Aangeleverde tekst
»»

BELANGRIJK De storingen die op het display worden weergegeven, kunnen worden onderverdeeld in twee categorieën:
ernstige storingen en minder ernstige storingen. Ernstige storingen worden langdurig herhaald weergegeven. Minder ernstige
storingen worden kort herhaaldelijk weergegeven. De herhaaldelijke weergave op het display van beide categorieën kan
onderbroken worden. Het waarschuwingslampje op het instrumentenpaneel blijft branden tot de oorzaak van de storing is
verholpen.
Waarschuwingslampje Wat het betekent
roodONVOLDOENDE REMVLOEISTOF / ELEKTRISCHE PARKEERREM INGESCHAKELD
Remvloeistofniveau te laag
Dit lampje gaat branden wanneer het remvloeistofniveau in het reservoir zich onder het minimumpeil
bevindt, bijvoorbeeld door een lek in het remcircuit. Herstel het remvloeistofniveau, controleer daarna of het
lampje gedoofd is. Als het waarschuwingslampje blijft branden, contact opnemen met het Fiat
Servicenetwerk.

««

Aangeleverde gegevens
»»

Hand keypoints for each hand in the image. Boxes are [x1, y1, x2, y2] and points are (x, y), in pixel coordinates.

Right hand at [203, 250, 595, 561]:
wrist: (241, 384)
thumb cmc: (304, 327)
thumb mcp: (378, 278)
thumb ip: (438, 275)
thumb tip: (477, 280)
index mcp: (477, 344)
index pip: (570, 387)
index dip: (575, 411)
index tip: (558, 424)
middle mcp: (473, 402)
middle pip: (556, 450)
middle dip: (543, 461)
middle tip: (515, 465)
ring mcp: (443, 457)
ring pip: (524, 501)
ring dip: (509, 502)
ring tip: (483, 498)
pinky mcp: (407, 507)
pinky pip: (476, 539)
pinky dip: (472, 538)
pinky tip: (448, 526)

««

Doel van opdracht
Ga verder met de tekst over de waarschuwingslampjes op het instrumentenpaneel en sluit direct aan op de laatste zin. De lijst is afzonderlijk materiaal en hoort niet bij de tekst over de waarschuwingslampjes.

Resultaat
Elektrische parkeerrem ingeschakeld
Het waarschuwingslampje gaat branden wanneer de elektrische parkeerrem is ingeschakeld. Schakel de
elektrische parkeerrem uit, controleer daarna of het lampje gedoofd is. Als het waarschuwingslampje blijft
branden, contact opnemen met het Fiat Servicenetwerk.